I Carabinieri della Stazione di Imola hanno eseguito un’ordinanza applicativa della misura cautelare dell’allontanamento dalla casa familiare e del divieto di avvicinamento ai luoghi frequentati dalla persona offesa, con applicazione del dispositivo elettronico. La misura, emessa dal Giudice per le Indagini Preliminari del Tribunale di Bologna su richiesta del Pubblico Ministero, riguarda un uomo sulla cinquantina, indagato per il reato di maltrattamenti contro familiari o conviventi.
Secondo quanto accertato dalle indagini, coordinate dalla Procura della Repubblica di Bologna, l’uomo avrebbe maltrattato la ex compagna attraverso umiliazioni e minacce reiterate nel tempo, in un clima di tale tensione da rendere impossibile la convivenza. Rintracciato dai militari, il cinquantenne è stato formalmente sottoposto alla misura, che dovrà rispettare rigorosamente in attesa dello svolgimento del processo.
La macchina della giustizia, in questi casi, si mette in moto con un’unica, chiara direzione: proteggere la persona che ha denunciato. Il protocollo è collaudato: allontanamento, divieto di avvicinamento, controllo elettronico. Ma mentre la procedura va in scena, una domanda scomoda vogliamo porre a tutti voi, a prescindere da questo caso: in questo meccanismo, che spazio ha la tutela dell’uomo?
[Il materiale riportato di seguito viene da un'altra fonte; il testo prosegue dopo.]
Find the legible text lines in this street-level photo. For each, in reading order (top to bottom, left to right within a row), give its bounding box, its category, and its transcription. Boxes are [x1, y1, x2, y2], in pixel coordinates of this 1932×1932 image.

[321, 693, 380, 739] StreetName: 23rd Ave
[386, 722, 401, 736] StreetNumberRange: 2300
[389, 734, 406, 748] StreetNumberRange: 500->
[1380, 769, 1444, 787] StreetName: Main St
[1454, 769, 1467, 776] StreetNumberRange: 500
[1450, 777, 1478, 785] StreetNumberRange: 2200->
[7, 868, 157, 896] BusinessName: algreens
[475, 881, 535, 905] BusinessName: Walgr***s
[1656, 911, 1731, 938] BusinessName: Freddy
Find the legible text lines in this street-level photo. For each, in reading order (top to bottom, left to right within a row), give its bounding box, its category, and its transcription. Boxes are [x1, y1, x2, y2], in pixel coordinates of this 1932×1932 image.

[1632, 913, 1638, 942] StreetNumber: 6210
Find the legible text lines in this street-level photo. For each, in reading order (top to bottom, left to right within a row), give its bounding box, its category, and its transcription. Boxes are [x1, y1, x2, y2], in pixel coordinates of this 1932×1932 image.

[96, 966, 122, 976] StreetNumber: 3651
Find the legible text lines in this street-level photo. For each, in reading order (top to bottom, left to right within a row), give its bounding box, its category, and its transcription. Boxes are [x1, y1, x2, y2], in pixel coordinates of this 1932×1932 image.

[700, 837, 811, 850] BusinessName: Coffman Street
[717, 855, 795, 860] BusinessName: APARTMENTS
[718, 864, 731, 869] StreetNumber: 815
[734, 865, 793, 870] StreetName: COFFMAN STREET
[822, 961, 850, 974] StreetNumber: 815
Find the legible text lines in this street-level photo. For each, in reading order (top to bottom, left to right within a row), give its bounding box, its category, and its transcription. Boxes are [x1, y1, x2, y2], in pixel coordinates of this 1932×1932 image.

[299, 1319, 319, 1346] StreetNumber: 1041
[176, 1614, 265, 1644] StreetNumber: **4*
Cosa succede, cioè, a quell’uomo la cui vita, in poche ore, viene ribaltata? Sulla carta, la legge lo protegge: presunzione di innocenza, diritto a un difensore, possibilità di impugnare la misura. Ma nella realtà sappiamo come funziona, quell’uomo è lasciato solo di fronte a una trappola perfetta. La sua reputazione verrà distrutta, la sua casa persa, la sua voce soffocata da una narrazione univoca che eleva automaticamente la “parte offesa”. Avvolte i giudici ideologizzati spesso sembrano aver già deciso prima che il processo inizi, perché la donna deve essere creduta a prescindere, anche se potrebbe essere stata lei stessa la causa delle violenze. Spesso, dietro queste denunce, si nascondono interessi di associazioni per i “diritti” che puntano solo a ottenere risarcimenti economici, senza curarsi di trovare soluzioni per salvare famiglie. La giustizia, in questi casi, diventa una condanna anticipata.
È giusto e doveroso che chi denuncia per maltrattamenti inneschi un meccanismo di protezione immediata, ma è altrettanto necessario chiedersi se questo meccanismo, così com’è concepito, sia davvero capace di distinguere, in tempi rapidi, la vittima dal carnefice in contesti di alta conflittualità, dove la verità è spesso sfumata. Eppure, la donna deve spesso rimanere nella casa condivisa con l’uomo, con tutto ciò che è stato costruito insieme, anche quando la dinamica reale dei fatti potrebbe essere diversa da quella presunta.